Dashboard experiencing delays
Incident Report for Spreedly
Postmortem

A high load of test transactions from a customer caused the post-transaction data pipeline populating the Dashboard data source to drop a subset of its messages.

What Happened

On April 7th, 2020 at 10:10 am EDT, Spreedly began receiving alerts from our core systems which indicated that they were under unusually high load. The requests which caused this load were test transactions originating from a customer.

At 10:24 am EDT, messages being passed within the post-transaction data pipeline began to fail. This led to data in the Dashboard system becoming out of date. A subset of these messages continued to fail until 12:00pm EDT when Spreedly fully recovered the service. The failed messages were replayed over the next few hours, and the Dashboard data source was fully repopulated at 4:24pm EDT.
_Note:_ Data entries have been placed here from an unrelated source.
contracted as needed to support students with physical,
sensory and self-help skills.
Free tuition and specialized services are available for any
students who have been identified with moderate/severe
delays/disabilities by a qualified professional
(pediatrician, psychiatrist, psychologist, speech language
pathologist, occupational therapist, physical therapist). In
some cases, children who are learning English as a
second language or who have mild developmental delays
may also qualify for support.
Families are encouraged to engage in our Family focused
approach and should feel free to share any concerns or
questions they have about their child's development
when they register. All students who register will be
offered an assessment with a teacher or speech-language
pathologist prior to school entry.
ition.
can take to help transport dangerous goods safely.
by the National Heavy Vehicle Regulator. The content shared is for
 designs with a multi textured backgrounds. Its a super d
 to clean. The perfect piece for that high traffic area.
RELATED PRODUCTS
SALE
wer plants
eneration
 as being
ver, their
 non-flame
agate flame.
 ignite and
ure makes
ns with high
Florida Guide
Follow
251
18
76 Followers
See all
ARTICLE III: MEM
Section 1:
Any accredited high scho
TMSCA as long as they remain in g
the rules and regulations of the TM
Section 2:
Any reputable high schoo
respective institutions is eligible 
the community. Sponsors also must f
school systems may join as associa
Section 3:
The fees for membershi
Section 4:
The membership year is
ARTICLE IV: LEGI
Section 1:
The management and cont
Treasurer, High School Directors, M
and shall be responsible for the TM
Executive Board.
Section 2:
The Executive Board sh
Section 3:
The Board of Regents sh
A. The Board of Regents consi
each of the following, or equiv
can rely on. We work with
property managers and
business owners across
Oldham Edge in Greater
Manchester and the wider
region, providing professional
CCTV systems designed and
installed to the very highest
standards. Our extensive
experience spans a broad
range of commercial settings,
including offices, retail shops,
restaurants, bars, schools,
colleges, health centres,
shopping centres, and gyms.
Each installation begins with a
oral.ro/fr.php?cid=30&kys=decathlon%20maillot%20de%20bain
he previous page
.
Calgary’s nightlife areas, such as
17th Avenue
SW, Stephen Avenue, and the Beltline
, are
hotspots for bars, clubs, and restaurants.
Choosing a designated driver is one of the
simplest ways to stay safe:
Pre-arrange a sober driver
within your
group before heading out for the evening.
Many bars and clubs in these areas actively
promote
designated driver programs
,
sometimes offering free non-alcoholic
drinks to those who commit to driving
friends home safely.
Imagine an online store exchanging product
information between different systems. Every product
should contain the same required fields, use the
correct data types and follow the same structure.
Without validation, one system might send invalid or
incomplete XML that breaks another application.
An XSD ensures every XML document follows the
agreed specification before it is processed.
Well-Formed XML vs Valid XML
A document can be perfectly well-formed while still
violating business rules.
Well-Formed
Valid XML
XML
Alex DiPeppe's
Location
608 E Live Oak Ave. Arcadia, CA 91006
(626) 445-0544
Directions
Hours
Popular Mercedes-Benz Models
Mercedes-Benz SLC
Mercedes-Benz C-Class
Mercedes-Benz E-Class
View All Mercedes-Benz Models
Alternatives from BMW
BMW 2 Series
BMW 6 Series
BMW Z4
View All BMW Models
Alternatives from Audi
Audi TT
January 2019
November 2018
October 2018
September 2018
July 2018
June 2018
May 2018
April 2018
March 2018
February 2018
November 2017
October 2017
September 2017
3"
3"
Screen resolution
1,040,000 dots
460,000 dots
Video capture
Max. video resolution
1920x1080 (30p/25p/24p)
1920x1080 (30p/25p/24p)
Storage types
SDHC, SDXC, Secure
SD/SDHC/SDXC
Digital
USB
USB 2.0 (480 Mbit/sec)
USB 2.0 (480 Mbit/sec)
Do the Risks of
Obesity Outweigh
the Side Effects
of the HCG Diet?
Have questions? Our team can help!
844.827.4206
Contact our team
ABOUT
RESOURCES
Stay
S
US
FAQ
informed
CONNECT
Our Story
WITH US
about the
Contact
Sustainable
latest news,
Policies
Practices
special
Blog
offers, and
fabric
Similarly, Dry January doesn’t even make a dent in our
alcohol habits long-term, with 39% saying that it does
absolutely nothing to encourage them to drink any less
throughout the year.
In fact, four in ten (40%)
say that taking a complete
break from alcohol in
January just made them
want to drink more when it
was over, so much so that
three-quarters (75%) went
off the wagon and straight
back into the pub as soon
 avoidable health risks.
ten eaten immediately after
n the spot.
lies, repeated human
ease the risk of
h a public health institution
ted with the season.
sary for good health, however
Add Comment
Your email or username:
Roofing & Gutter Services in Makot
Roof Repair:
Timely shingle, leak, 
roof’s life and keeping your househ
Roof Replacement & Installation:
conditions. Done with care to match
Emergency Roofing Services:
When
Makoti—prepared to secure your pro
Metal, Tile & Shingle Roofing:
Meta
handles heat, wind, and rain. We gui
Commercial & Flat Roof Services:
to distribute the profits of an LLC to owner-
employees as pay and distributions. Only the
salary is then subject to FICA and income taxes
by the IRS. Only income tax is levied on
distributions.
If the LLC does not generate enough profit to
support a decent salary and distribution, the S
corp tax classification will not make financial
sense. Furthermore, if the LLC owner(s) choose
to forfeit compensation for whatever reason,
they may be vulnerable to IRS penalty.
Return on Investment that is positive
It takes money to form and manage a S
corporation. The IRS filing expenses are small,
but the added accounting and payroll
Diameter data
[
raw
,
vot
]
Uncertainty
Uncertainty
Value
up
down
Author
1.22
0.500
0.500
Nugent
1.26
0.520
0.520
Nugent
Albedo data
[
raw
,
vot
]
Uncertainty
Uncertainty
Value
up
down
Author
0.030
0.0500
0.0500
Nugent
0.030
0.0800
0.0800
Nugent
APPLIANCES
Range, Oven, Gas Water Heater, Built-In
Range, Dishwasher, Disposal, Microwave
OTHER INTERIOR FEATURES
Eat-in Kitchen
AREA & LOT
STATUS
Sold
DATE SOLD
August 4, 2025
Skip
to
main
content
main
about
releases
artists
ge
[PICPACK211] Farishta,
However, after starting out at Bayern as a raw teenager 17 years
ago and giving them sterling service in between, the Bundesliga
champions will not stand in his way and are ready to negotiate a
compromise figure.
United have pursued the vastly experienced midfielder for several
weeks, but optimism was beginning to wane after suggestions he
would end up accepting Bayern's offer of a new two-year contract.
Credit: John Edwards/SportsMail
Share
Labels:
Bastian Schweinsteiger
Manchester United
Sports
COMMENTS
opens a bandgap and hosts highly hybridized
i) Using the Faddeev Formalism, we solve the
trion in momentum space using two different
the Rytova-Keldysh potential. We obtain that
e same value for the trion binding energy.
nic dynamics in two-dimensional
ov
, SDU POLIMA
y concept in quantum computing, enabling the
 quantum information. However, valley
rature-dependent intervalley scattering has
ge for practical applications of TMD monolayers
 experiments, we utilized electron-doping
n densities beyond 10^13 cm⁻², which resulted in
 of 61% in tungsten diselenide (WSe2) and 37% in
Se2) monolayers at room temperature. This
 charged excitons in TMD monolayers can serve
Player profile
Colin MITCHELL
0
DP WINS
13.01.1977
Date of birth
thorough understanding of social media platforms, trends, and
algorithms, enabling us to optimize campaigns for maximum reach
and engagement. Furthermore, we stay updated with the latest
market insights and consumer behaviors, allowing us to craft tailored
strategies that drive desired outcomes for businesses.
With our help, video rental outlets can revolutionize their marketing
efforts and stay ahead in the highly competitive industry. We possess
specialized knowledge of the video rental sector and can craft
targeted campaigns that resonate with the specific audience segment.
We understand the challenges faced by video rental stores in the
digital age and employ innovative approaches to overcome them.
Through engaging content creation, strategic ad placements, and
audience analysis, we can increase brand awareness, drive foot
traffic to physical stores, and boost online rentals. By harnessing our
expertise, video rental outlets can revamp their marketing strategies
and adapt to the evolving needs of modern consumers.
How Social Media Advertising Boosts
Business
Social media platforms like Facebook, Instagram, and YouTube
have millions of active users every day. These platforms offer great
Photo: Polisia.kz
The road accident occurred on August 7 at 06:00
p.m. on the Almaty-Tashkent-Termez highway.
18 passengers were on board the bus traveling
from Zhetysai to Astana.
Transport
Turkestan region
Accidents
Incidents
Transaction processing was not impacted during these events. The issue only manifested as a temporary delay in delivery of data to Dashboard.

Next Steps

Spreedly will evaluate test transaction rate limiting, and will re-assess the data pipeline’s load balancing mechanisms.

Posted Apr 10, 2020 - 15:10 EDT

Resolved
Dashboard results are now fully caught up and reporting in real time.
Posted Apr 07, 2020 - 16:51 EDT
Identified
Real-time reporting has returned to normal. All new transaction activity is being represented correctly in Dashboard, although transactions which occurred between 2:30pm UTC and 4:00pm UTC are currently being repopulated.
Posted Apr 07, 2020 - 12:27 EDT
Investigating
We are currently seeing degraded performance on the Spreedly Insights Dashboard. Our capacity has now returned to normal, and we expect to see an improvement in real-time reporting shortly.

We are actively monitoring to ensure that everything is working as expected.
Posted Apr 07, 2020 - 10:48 EDT
This incident affected: Supporting Services (Dashboard).